[Your objective] Below are some entries. Repeat exactly the lines from the one with "text: (388, 116) -> (255, 67), 12.38 -> 10.48" through the one with "line: (339, 1221)", and only those.

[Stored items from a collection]
# # # #

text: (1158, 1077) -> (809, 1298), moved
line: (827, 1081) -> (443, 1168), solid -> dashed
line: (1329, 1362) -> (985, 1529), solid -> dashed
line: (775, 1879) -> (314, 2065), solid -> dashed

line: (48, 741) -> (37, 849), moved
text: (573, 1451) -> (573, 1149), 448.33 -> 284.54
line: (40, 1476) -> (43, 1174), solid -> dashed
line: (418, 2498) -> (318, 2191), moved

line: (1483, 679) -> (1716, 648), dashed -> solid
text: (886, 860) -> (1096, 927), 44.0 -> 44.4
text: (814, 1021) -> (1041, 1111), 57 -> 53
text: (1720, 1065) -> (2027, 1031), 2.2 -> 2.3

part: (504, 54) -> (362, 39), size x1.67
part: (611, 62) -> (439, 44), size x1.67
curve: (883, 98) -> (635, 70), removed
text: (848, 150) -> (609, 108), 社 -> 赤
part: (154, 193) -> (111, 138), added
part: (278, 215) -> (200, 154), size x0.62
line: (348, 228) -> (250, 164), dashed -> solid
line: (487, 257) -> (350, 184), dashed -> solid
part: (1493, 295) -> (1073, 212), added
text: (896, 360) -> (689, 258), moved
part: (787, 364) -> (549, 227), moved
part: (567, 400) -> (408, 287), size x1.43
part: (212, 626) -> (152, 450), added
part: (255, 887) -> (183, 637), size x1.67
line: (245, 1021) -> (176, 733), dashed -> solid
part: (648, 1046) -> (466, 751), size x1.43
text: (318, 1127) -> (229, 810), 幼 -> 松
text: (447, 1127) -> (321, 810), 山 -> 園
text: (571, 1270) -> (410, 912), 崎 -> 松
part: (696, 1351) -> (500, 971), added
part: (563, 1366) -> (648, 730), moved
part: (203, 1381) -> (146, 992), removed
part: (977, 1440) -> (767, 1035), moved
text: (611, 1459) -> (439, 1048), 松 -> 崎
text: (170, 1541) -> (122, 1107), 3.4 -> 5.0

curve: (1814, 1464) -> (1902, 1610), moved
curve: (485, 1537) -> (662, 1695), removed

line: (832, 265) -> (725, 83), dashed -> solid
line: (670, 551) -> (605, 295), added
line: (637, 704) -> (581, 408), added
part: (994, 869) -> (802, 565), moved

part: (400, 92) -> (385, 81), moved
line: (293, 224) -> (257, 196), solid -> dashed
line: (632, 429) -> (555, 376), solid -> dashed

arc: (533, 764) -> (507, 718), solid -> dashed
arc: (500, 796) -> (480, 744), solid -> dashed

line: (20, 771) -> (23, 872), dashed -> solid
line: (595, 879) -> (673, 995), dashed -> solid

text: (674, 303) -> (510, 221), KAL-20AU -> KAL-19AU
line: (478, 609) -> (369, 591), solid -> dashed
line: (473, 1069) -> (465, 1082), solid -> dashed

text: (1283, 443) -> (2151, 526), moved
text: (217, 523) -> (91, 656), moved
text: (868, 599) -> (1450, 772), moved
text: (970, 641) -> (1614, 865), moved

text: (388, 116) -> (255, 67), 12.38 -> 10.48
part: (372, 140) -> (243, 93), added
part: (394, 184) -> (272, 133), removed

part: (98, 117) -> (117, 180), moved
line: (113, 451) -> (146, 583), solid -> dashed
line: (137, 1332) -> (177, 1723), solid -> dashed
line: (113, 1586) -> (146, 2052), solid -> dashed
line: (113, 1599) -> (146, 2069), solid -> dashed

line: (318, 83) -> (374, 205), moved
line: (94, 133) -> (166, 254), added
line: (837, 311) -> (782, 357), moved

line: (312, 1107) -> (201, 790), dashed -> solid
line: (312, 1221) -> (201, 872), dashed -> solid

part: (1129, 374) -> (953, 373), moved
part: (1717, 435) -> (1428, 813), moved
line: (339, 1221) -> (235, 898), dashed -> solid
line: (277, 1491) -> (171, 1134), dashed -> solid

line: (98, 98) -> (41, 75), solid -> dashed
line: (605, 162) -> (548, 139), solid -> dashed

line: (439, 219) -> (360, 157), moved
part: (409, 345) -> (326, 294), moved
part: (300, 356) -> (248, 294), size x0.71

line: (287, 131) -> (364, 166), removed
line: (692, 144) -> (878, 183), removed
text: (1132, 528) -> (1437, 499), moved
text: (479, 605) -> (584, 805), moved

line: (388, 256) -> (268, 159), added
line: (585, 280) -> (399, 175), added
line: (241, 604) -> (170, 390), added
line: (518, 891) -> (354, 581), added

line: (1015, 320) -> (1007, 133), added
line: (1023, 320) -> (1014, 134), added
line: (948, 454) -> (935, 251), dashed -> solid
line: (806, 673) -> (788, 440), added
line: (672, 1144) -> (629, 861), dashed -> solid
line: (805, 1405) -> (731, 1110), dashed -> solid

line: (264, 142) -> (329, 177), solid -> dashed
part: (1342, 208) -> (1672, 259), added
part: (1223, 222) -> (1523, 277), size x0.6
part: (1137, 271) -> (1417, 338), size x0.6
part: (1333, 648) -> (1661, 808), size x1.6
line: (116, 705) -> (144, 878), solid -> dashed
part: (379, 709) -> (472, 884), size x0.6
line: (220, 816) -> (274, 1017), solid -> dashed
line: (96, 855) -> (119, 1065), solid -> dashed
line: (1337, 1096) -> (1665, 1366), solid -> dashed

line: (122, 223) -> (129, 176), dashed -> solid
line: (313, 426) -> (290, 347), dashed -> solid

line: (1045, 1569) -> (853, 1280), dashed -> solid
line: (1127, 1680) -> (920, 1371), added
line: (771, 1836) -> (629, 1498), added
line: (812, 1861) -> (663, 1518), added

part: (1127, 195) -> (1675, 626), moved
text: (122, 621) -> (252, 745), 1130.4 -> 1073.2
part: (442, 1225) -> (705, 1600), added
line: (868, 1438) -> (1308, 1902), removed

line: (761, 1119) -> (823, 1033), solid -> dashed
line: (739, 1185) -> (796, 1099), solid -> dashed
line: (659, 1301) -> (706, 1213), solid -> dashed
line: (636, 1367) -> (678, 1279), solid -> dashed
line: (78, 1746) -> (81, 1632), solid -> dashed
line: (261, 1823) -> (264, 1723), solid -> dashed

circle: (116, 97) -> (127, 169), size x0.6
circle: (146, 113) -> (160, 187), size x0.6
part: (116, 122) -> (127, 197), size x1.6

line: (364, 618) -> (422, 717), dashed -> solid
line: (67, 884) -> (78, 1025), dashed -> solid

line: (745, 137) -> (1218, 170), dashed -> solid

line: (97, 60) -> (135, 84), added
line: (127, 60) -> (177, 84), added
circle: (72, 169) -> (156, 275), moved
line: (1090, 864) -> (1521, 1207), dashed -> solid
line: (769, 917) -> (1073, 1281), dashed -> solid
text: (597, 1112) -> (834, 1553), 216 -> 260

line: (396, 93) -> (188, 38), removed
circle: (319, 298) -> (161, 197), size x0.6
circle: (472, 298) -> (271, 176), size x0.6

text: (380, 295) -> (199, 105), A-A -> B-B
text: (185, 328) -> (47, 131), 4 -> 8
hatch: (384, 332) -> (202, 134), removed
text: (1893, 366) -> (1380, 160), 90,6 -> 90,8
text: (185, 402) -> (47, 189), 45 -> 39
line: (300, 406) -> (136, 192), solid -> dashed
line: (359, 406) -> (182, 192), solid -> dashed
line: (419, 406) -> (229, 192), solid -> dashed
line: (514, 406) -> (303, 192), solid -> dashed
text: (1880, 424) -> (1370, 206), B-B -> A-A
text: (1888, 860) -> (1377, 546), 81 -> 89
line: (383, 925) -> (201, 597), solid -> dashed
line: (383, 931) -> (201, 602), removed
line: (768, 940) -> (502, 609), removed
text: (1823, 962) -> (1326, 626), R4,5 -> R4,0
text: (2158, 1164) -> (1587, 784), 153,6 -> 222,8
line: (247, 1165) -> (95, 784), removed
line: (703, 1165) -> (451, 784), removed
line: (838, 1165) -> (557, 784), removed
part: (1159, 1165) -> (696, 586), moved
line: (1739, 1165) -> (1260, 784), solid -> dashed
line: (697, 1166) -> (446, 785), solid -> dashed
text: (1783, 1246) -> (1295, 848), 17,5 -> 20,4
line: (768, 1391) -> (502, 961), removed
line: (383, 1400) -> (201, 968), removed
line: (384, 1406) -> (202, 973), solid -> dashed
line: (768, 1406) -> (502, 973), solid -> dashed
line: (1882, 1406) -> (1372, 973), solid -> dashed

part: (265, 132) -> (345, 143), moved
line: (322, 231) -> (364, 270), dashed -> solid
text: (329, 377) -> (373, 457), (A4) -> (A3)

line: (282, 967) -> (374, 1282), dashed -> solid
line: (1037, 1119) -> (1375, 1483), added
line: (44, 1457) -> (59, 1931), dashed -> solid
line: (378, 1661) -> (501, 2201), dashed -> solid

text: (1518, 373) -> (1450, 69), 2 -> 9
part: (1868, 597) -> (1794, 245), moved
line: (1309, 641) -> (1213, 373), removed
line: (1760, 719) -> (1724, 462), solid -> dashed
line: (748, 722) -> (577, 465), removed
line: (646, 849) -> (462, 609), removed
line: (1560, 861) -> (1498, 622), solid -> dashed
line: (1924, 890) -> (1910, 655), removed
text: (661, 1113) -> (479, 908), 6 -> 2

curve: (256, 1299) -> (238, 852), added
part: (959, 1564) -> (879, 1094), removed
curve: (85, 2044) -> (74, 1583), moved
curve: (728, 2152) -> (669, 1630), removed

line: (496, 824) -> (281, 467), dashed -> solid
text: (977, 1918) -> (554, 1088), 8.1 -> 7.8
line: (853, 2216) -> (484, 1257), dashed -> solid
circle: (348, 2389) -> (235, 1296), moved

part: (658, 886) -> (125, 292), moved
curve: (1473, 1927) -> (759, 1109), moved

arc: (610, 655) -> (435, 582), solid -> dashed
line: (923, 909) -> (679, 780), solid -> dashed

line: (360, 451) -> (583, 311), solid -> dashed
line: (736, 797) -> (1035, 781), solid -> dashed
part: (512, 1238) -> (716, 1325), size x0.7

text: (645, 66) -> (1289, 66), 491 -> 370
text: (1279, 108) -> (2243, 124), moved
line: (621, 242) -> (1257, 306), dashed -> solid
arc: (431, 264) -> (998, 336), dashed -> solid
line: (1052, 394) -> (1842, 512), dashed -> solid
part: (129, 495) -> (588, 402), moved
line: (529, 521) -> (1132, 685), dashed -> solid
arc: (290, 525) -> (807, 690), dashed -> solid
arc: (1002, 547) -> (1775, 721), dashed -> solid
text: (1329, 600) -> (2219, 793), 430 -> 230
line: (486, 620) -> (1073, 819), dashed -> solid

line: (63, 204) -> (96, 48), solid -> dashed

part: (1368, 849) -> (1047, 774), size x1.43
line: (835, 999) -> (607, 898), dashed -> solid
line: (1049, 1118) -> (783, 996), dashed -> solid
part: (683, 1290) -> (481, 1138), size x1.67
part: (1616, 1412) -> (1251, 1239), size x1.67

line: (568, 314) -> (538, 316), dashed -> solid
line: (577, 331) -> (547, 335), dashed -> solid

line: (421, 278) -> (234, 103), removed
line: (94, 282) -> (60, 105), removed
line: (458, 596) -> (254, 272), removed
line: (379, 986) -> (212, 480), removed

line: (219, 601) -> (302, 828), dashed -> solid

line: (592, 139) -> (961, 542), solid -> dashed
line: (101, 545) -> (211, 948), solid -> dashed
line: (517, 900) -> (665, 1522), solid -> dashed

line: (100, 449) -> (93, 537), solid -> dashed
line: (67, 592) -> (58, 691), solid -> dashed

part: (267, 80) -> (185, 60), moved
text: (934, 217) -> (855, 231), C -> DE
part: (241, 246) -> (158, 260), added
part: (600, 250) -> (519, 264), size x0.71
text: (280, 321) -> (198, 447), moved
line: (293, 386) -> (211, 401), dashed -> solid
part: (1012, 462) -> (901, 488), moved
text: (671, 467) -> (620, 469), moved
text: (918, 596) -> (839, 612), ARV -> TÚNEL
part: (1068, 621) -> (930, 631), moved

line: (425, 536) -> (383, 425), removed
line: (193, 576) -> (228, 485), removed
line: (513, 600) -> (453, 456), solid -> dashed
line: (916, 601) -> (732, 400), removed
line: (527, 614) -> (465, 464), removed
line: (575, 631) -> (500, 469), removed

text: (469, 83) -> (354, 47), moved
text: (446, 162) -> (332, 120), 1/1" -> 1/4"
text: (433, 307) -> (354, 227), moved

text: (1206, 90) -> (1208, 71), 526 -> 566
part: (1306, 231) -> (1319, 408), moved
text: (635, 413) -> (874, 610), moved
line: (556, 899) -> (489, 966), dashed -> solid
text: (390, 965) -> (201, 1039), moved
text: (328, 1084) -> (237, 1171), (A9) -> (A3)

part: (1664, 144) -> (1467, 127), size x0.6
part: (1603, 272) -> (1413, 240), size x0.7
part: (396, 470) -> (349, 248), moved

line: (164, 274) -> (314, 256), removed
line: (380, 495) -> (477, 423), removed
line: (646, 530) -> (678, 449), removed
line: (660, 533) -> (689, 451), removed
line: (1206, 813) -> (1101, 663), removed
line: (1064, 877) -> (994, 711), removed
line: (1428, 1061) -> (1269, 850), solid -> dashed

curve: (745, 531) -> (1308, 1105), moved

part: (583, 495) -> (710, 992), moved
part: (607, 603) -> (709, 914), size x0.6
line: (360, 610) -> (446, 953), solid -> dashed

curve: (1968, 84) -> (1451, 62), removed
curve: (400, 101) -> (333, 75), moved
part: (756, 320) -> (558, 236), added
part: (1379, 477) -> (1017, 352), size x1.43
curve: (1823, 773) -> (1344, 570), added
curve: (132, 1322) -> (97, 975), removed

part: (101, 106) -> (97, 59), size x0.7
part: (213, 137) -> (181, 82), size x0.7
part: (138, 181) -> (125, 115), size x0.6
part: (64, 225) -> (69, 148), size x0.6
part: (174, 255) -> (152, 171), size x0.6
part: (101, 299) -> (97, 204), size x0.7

# # # #

[Your solution]
text: (388, 116) -> (255, 67), 12.38 -> 10.48
part: (372, 140) -> (243, 93), added
part: (394, 184) -> (272, 133), removed

part: (98, 117) -> (117, 180), moved
line: (113, 451) -> (146, 583), solid -> dashed
line: (137, 1332) -> (177, 1723), solid -> dashed
line: (113, 1586) -> (146, 2052), solid -> dashed
line: (113, 1599) -> (146, 2069), solid -> dashed

line: (318, 83) -> (374, 205), moved
line: (94, 133) -> (166, 254), added
line: (837, 311) -> (782, 357), moved

line: (312, 1107) -> (201, 790), dashed -> solid
line: (312, 1221) -> (201, 872), dashed -> solid

part: (1129, 374) -> (953, 373), moved
part: (1717, 435) -> (1428, 813), moved
line: (339, 1221) -> (235, 898), dashed -> solid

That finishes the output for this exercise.